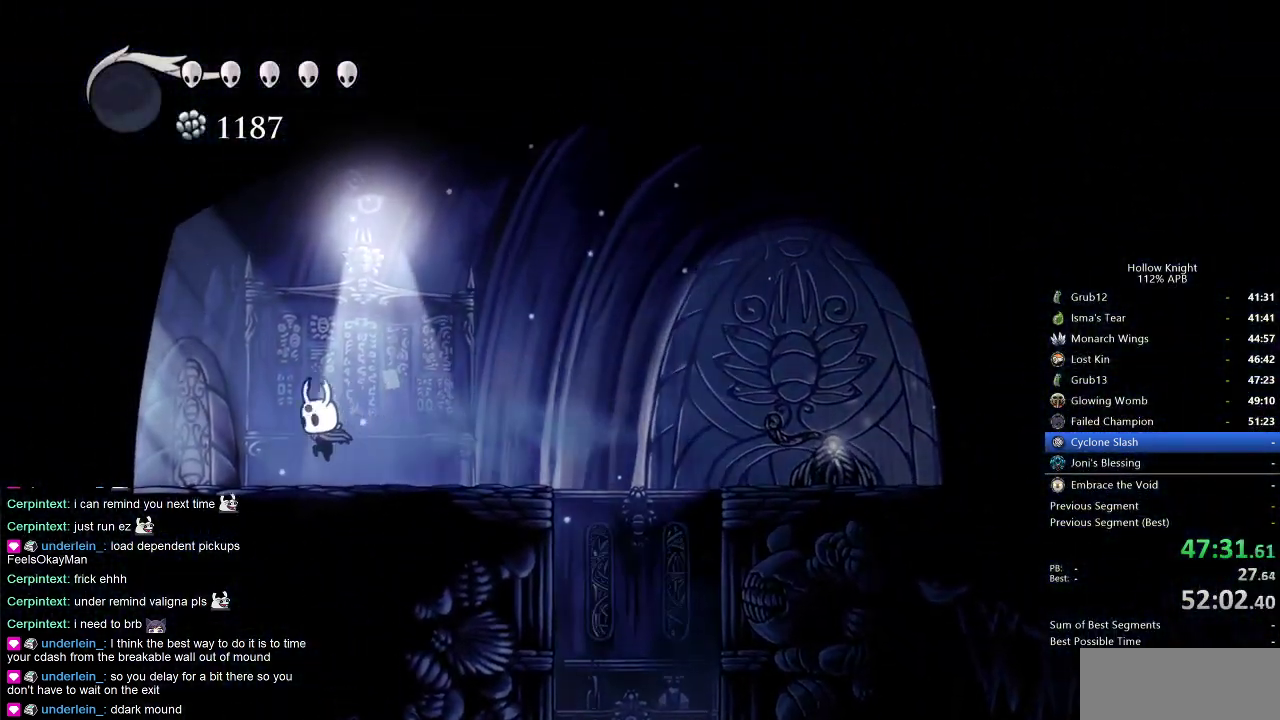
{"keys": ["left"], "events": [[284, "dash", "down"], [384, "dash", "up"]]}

--------------------------------------------------

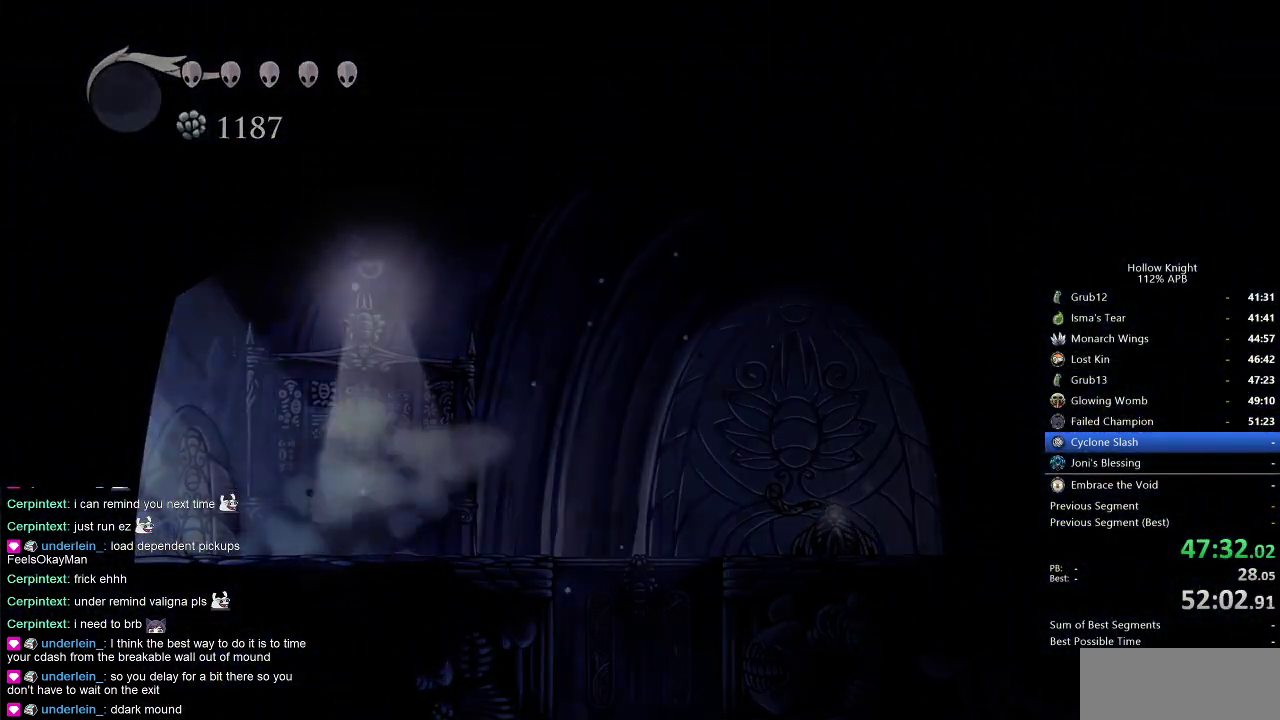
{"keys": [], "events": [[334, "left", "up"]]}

--------------------------------------------------

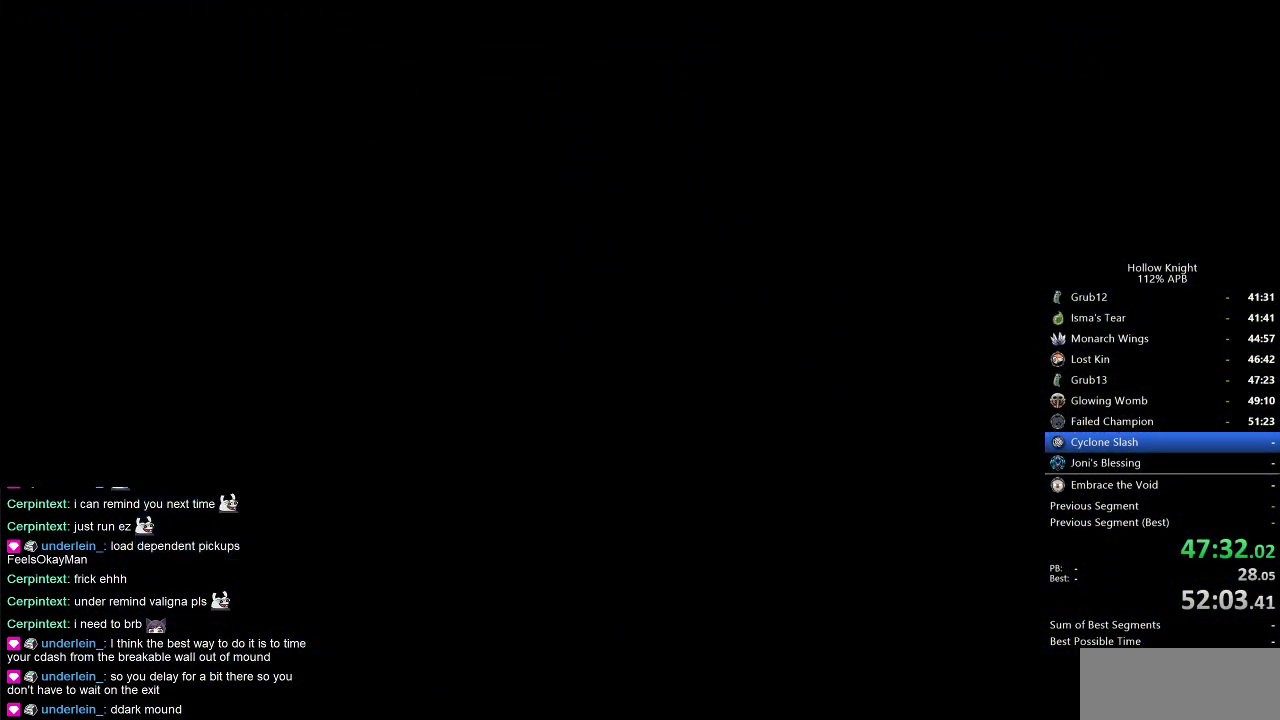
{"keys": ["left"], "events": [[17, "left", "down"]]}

--------------------------------------------------

For the string "down", show each line of the entries above where it occurs.

▸ **Result of this exercise**
{"keys": ["left"], "events": [[284, "dash", "down"], [384, "dash", "up"]]}
{"keys": ["left"], "events": [[17, "left", "down"]]}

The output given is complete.